Cancer Imaging Department, School of Biomedical Engineering and Imaging Sciences, King's College London, London, UK; King's College London & Guy's and St Thomas' PET Centre, St Thomas' Hospital, London, UK.
Cancer Imaging Department, School of Biomedical Engineering and Imaging Sciences, King's College London, London, UK; Radiology Department, Guy's and St Thomas' Hospitals NHS Trust, London, UK.
Semin Nucl Med. 2020 Nov;50(6):532-540. doi: 10.1053/j.semnuclmed.2020.05.002. Epub 2020 Jun 15.
Radiomics describes the extraction of multiple features from medical images, including molecular imaging modalities, that with bioinformatic approaches, provide additional clinically relevant information that may be invisible to the human eye. This information may complement standard radiological interpretation with data that may better characterize a disease or that may provide predictive or prognostic information. Progressing from predefined image features, often describing heterogeneity of voxel intensities within a volume of interest, there is increasing use of machine learning to classify disease characteristics and deep learning methods based on artificial neural networks that can learn features without a priori definition and without the need for preprocessing of images. There have been advances in standardization and harmonization of methods to a level that should support multicenter studies. However, in this relatively early phase of research in the field, there are limited aspects that have been adopted into routine practice. Most of the reports in the molecular imaging field describe radiomic approaches in cancer using F-fluorodeoxyglucose positron emission tomography (F-FDG-PET). In this review, we will describe radiomics in molecular imaging and summarize the pertinent literature in lung cancer where reports are most prevalent and mature.
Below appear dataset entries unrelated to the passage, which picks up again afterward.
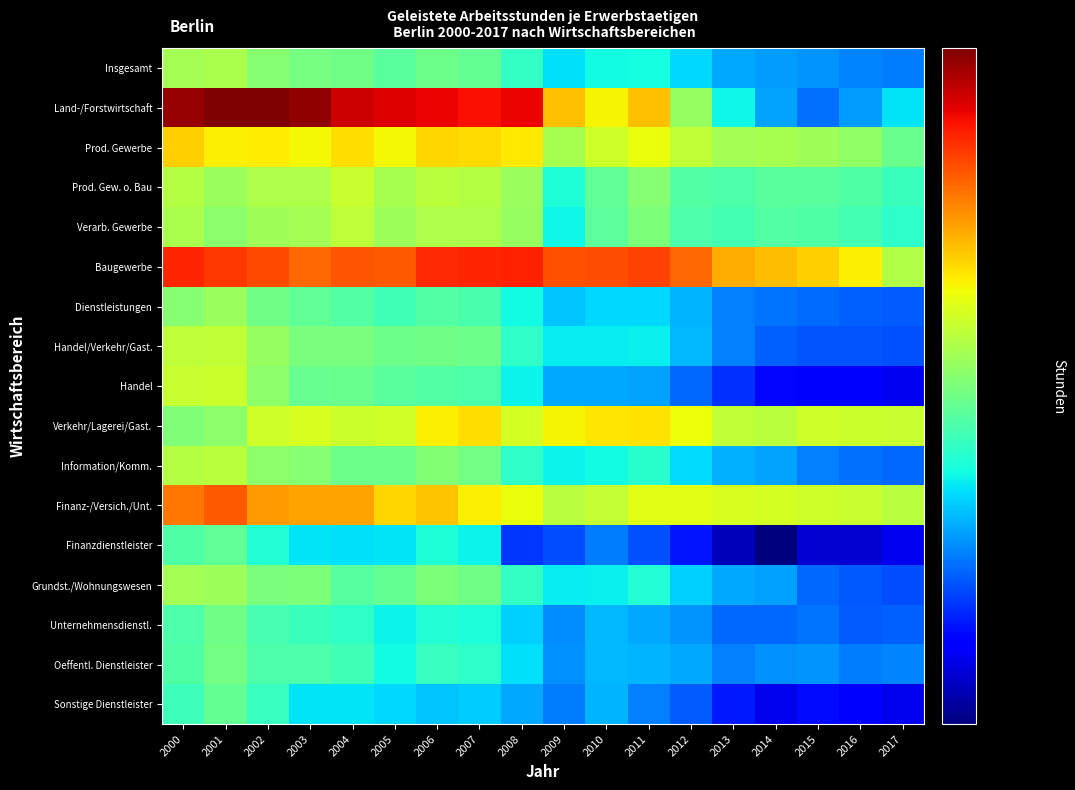

Which series has the largest range (max minus min)?

Land-/Forstwirtschaft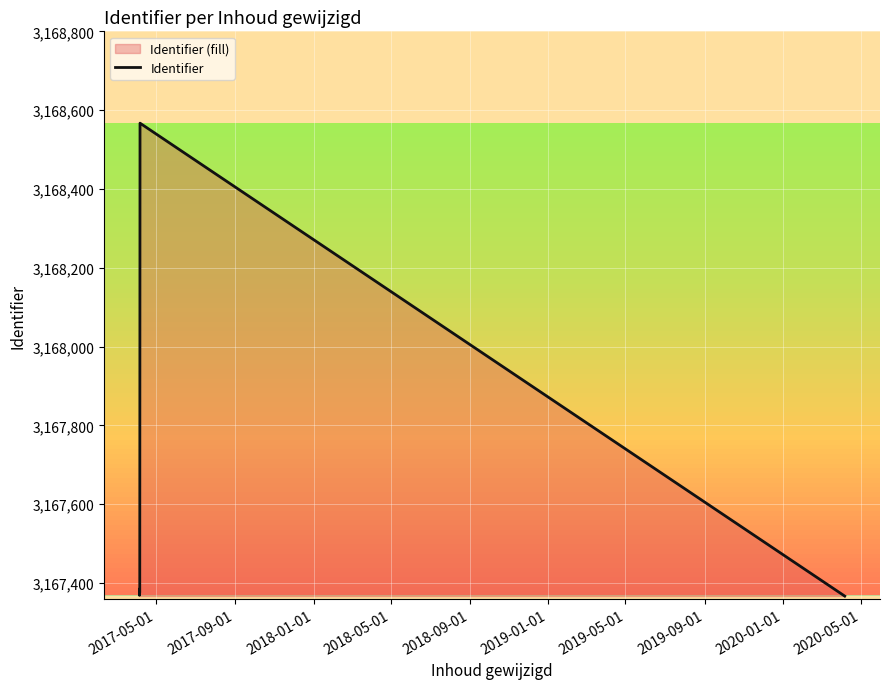

What is the sum of all values?

19005438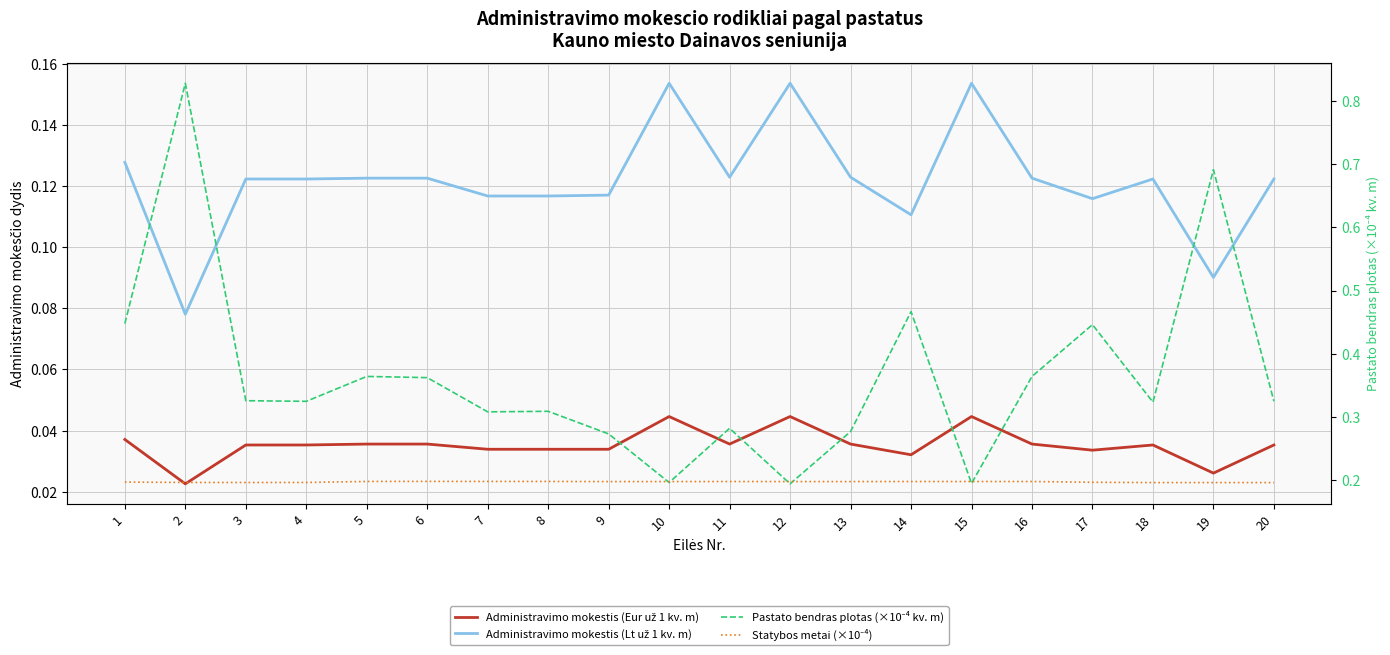

True or false: Pastato bendras plotas (×10⁻⁴ kv. m) has a value of 0.3 at 11.

True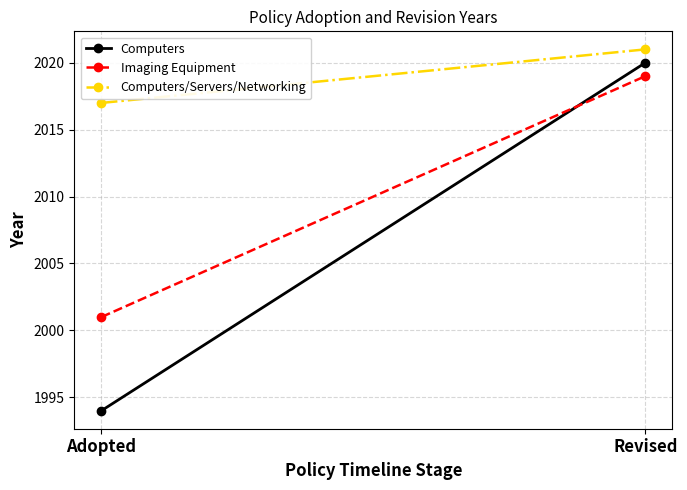

What position from the left is Adopted?

1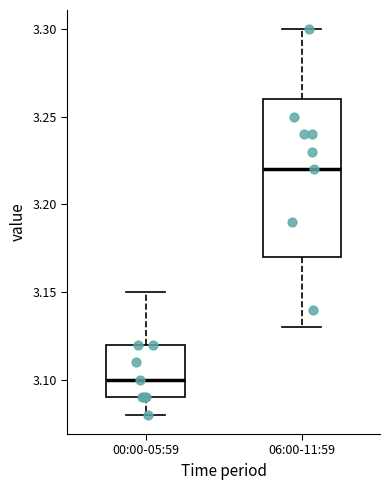

Reading left to right, transcribe this box plot: for each box, give where its median line is, the range the box spans, and where its two whiskers end, as read against the y-axis. The values are not printed on the chart, so give them approximately, as read against the axis.

00:00-05:59: median 3.10, box 3.09 to 3.12, whiskers 3.08 to 3.15
06:00-11:59: median 3.22, box 3.17 to 3.26, whiskers 3.13 to 3.30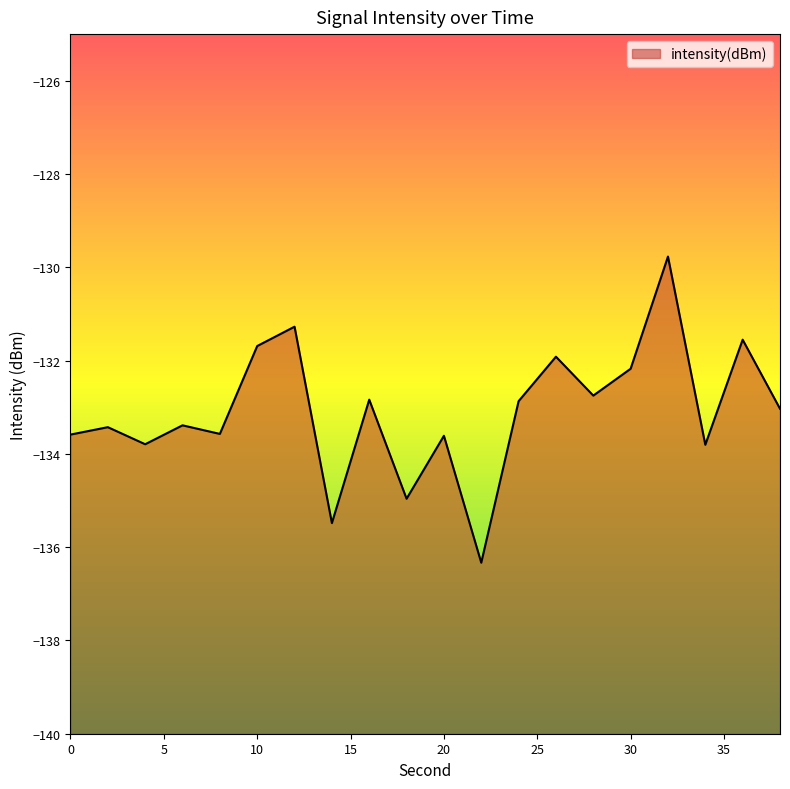

Does the chart display data point markers on the line(s)?

No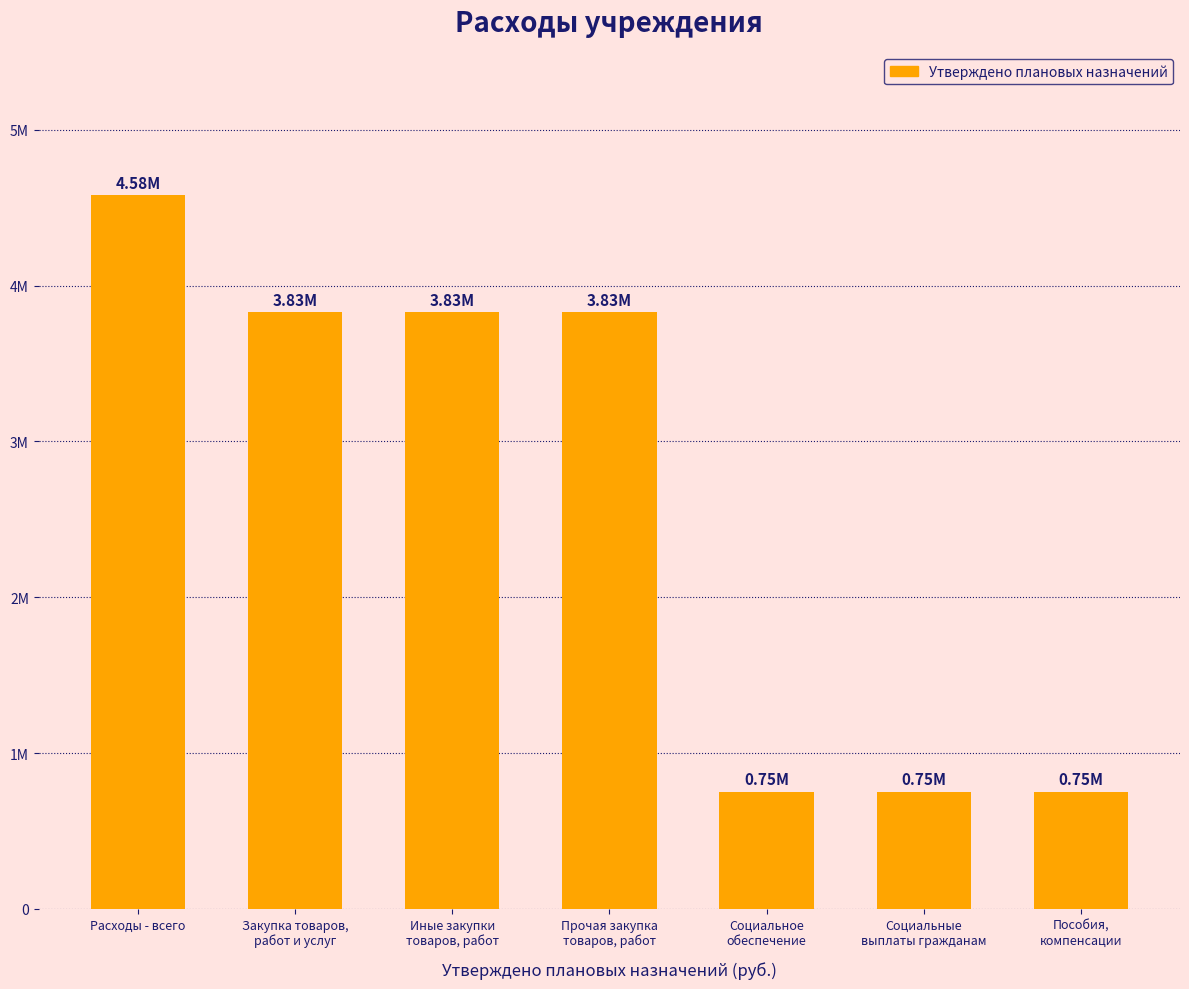

What is the smallest value displayed?

751777.1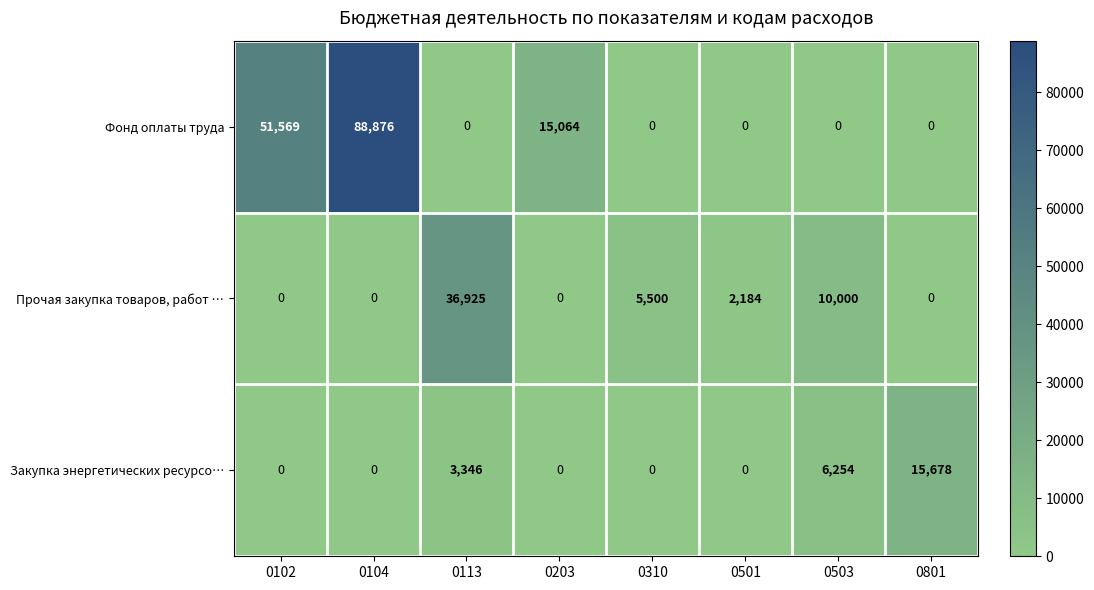

List the series in order of their overall mean, highest first.

Фонд оплаты труда, Прочая закупка товаров, работ …, Закупка энергетических ресурсо…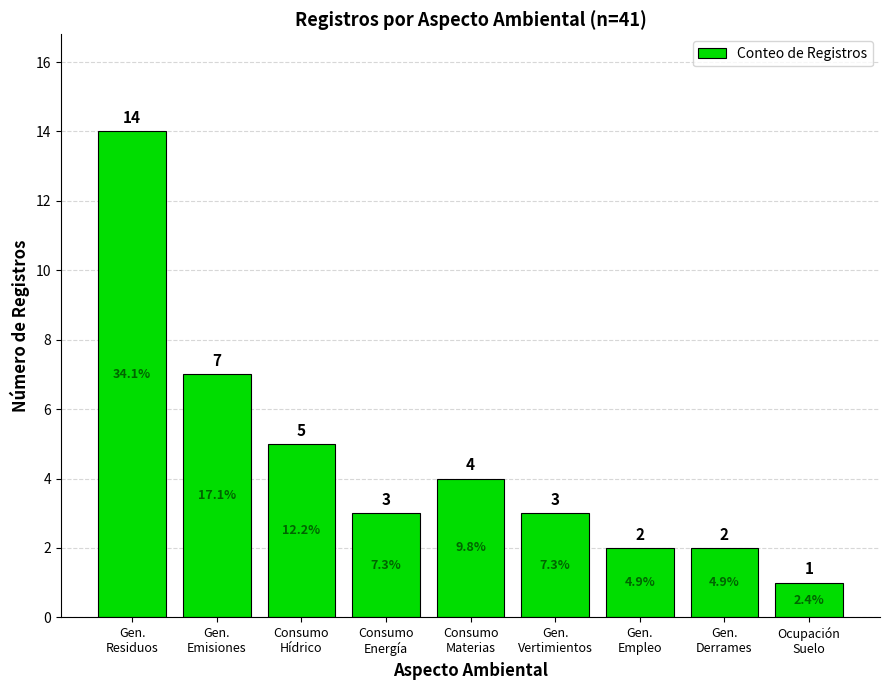

Reading left to right, transcribe all the data shown in this chart.

Gen.
Residuos=14	Gen.
Emisiones=7	Consumo
Hídrico=5	Consumo
Energía=3	Consumo
Materias=4	Gen.
Vertimientos=3	Gen.
Empleo=2	Gen.
Derrames=2	Ocupación
Suelo=1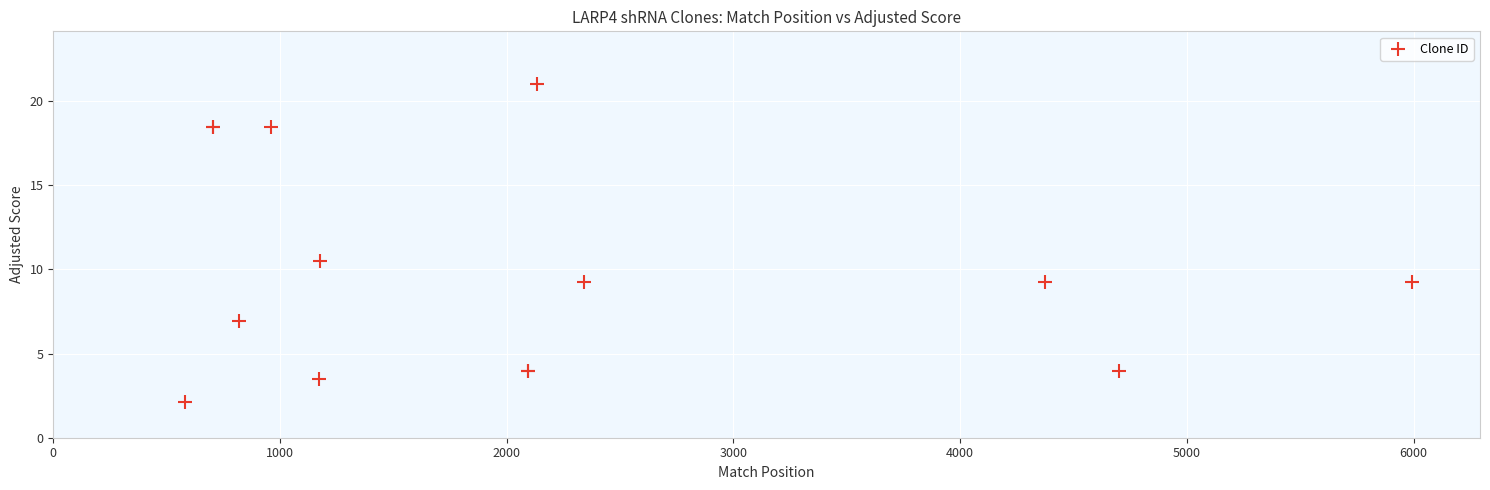

What Y value in the scatter plot is closest to 11?

10.5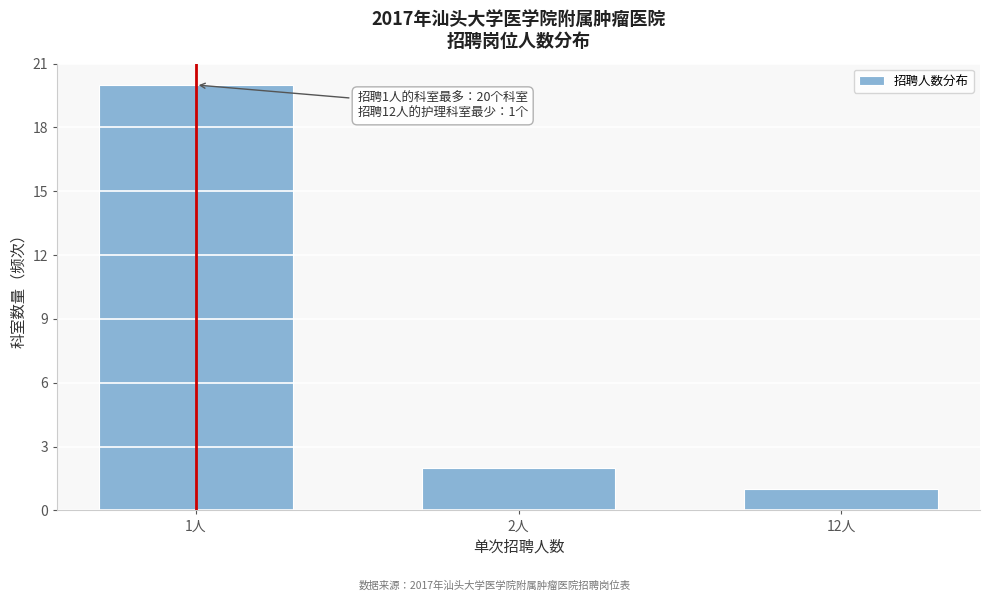

Reading left to right, what are all the values shown in this chart?

1人=20	2人=2	12人=1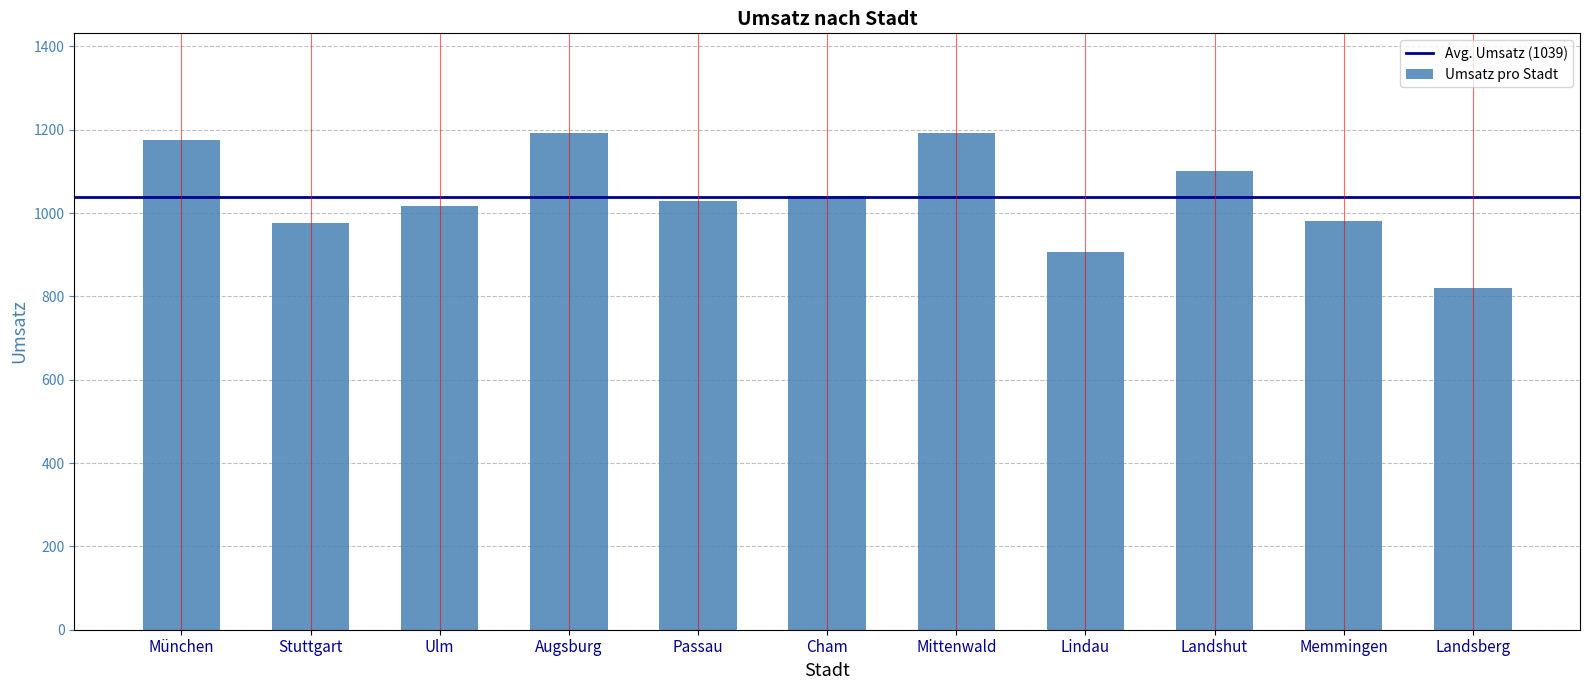

Between Landsberg and Lindau, which is larger?

Lindau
放射组学描述了从医学图像中提取多种特征,包括分子成像模式,通过生物信息学方法,可以提供额外的临床相关信息,这些信息可能是人眼无法察觉的。这些信息可以通过可能更好地描述疾病的或可能提供预测或预后信息的数据来补充标准的放射学解释。从预定义的图像特征发展而来,这些特征通常描述了感兴趣体积内体素强度的异质性,现在越来越多地使用机器学习来对疾病特征进行分类,以及基于人工神经网络的深度学习方法,这些方法可以在没有先验定义和不需要对图像进行预处理的情况下学习特征。在方法的标准化和协调方面已经取得了进展,应该可以支持多中心研究。然而,在该领域的研究相对早期阶段,只有有限的几个方面已经被纳入常规实践。在分子成像领域的大多数报告中,使用 F-氟脱氧葡萄糖正电子发射断层扫描(F-FDG-PET)描述了癌症的放射组学方法。在这篇综述中,我们将描述分子成像中的放射组学,并总结在肺癌中最常见和成熟的相关文献。